A prominent transit advocate is questioning the MBTA’s plans to shut down one of its busiest subway lines for a month starting in a little over two weeks to carry out a backlog of repairs amid an ongoing investigation by federal officials into the agency’s safety and maintenance practices.
The Boston Globe first reported the plans to close the Orange Line for an extended period Tuesday evening. When contacted by Banker & Tradesman, MBTA spokesperson Joe Pesaturo referred a reporter to a press conference Gov. Charlie Baker, Transportation Secretary Jamey Tesler and MBTA General Manager Steve Poftak plan to hold at the Orange Line’s Wellington station and train yard 12:30 today “to deliver an update regarding accelerated infrastructure upgrades to the MBTA to improve service, safety and reliability for riders.”
The MBTA board of directors voted this morning to approve a contract with Yankee Bus Lines for buses to carry riders during the shutdown between Aug. 19 through Sept. 18.
“One of the key findings in the FTA directives is that our maintenance teams don’t have adequate access and this will be giving them around-the-clock access to get what I think we all agree is critical track maintenance done,” Poftak told the board, adding that a suite of other “reliability” upgrades will be part of the work performed during the shutdown.
The closure comes after the T suddenly delayed a planned month-long shutdown of the tracks north of the Wellington Station last week, originally intended to replace a mile and a half of track and upgrade the signal systems on that section of line. And last week, Boston Mayor Michelle Wu told WBUR’s “Radio Boston” program last week that she believed the T should engage in large-scale shutdowns to address its maintenance backlog, instead of .
“Getting it done would then free up resources at the T to focus on improving other parts of it,” the mayor, a prominent voice on transit issues, said.”We could give over street space for shuttle buses as alternatives to go as quickly as possible, and we will do everything we can to work hand-in-hand with the T.”
Federal Transit Administration investigators had zeroed in on the poor state of the Orange Line’s tracks in and around the line’s Back Bay Station in one of their emergency orders issued earlier this summer. Slow zones – a potential sign of tracks in such poor repair that trains must travel over them slowly – had proliferated in the area for months according to advocacy group TransitMatters. However, the section called out in the FTA report was repaired in July, the T announced last month, lifting the speed restrictions from 10 to 25 miles per hour. Further fixes, the T said, would raise the track speed to the normal 40 miles per hour.
Rick Dimino, CEO of business-backed advocacy group A Better City, said the completion of these emergency repairs call into question the need for the shutdown. He called the plan “a surprise attack” on riders and said it was “no way to run a train line.”

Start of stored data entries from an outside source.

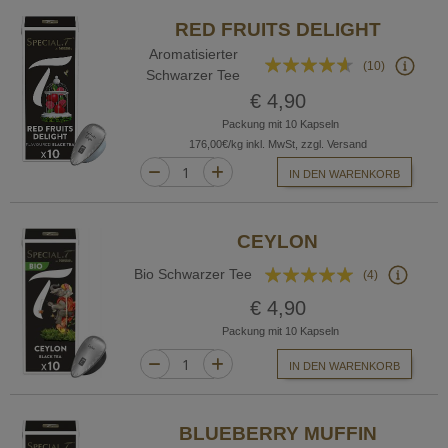
RED FRUITS DELIGHT
Aromatisierter
Bewertung:
(10)
Schwarzer Tee
88%
€ 4,90
Packung mit 10 Kapseln
176,00€/kg inkl. MwSt, zzgl. Versand
IN DEN WARENKORB
CEYLON
Bewertung:
Bio Schwarzer Tee
(4)
95%
€ 4,90
Packung mit 10 Kapseln
IN DEN WARENKORB
BLUEBERRY MUFFIN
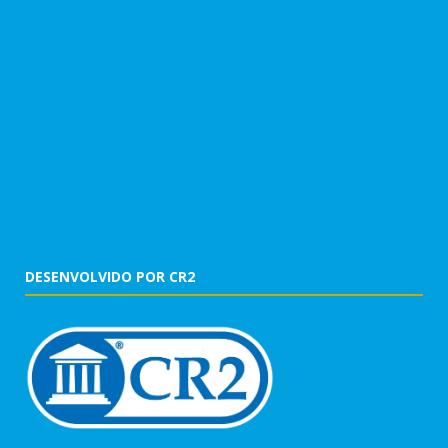
DESENVOLVIDO POR CR2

The shutdown, if it was to occur at all, should have been planned with robust public input, he said, and announced with a clear plan to minimize the pain for riders and businesses that rely on the T. He criticized the decision by Baker and MBTA officials to extend the shutdown into September, long past the time when students return to Boston’s public schools and universities, and when many workers return from summer vacations.
“In theory the mayor has been engaged in the campaign to argue people should return to the office and return to Boston? This is cold water in the face of that idea,” he said.
Instead, he argued, a long, painful and disruptive shutdown on a subway line that carries 101,000 riders every day, including many transit-dependent riders, and the city’s safety-net hospital, Boston Medical Center, was likely to take a serious toll on public confidence in the system, leading to worse traffic and hurting businesses whose workers won’t be able to get to their jobs on time.
Jim Rooney, president and CEO of the Greater Boston Chamber of Commerce, called the short notice given for the shutdown “unfortunate and unfair” at a time when “the T is underperforming in both service reliability and customer confidence in system safety.”
“The T must be committed to delivering a well-constructed, strategic service plan and clearly defining the work to be accomplished and the benefits to commuters of accepting this inconvenience,” he said in a statement. “The T still needs to have a reckoning to hold themselves accountable and answer the questions of how we got here and how we avoid future service interruptions, planned and unplanned.”
Catherine Gleason, program and policy coordinator at transit advocacy group LivableStreets Alliance, said riders would be “paying the price” for the “long-overdue” nature of the repairs being performed during the shutdown. Like Rooney and Dimino, she said the T needed to put forward a strong plan to make sure the shutdown generates the least pain possible.
“We want to know how the MBTA will be supporting riders throughout the shutdown, how they’ll be ensuring excellent shuttle service that isn’t held up in traffic, whether other parts of the system will have more frequent service, and how riders will be given the flexibility they need to get around, including things like free and reduced cost service, or being able to pay subway fares to ride the commuter rail,” she said. “The MBTA will need to clearly communicate to riders how to navigate the system and be transparent about when service closures will end. T riders deserve to be in the know about how they can sustain their daily lives.”